The article on bowling center closures says a bowling center needs how much floor space per lane?

- Document segment -
····················
Why Your Local Bowling Center May Be Closing Soon

Bowling centers are closing left and right.  Seems as if you hear daily about another bowling center closing.  In the S.F. bay area Palo Alto Bowl, Mel’s in Redwood City, Serra Bowl in Daly City and Cedar Lanes in Fresno have all closed recently.


Mel’s in Redwood City is closed, but the sign remains

I grew up in Bloomfield, Connecticut, and learned to bowl at Earl Anthony’s Bloomfield Bowl  (shout out to Pat Bosco, the best bowling center manager I’ve ever known).  I won my first PBA regional title at Paramus Bowl, beating the likes of Petraglia and Roth.  I shot my first 300 at Fantasy Lanes in Upper Saddle River, NJ (my PBA 300 ring says “Fantasy” on it).  Guess what?  All are closed today and the properties redeveloped.

This is a tragedy to me.  But the reality is that a few basic facts explain this phenomenon.  Let’s start with a sign I saw recently at Sea Bowl in Pacifica, Ca.:

Weekend Rates:

Bowling: $29.00 per hour

Billiards: $14.00 per hour

Bowling’s revenue per square foot math doesn’t work.  Let’s talk real estate and revenue per square foot.  A bowling center building requires at least 1,000 square feet per lane, so that a 32-lane center would need at least 32,000 square feet to operate.  A billiard table takes up about 100 square feet.  According to the Sea Bowl sign above, the bowling lane would generate about 2.9 cents per square foot per hour, while the billiard table would generate about 14 cents per square foot per hour.  The billiard table nets nearly 5 times the revenue per square foot, and uses about 1/10th of the bowling lane’s footprint to earn its money for the center.
····················
- Source data -
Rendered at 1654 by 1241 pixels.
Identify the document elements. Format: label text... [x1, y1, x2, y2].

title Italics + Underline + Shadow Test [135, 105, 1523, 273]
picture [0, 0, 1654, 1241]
····················
- Solution to this problem -
At least 1,000 square feet per lane.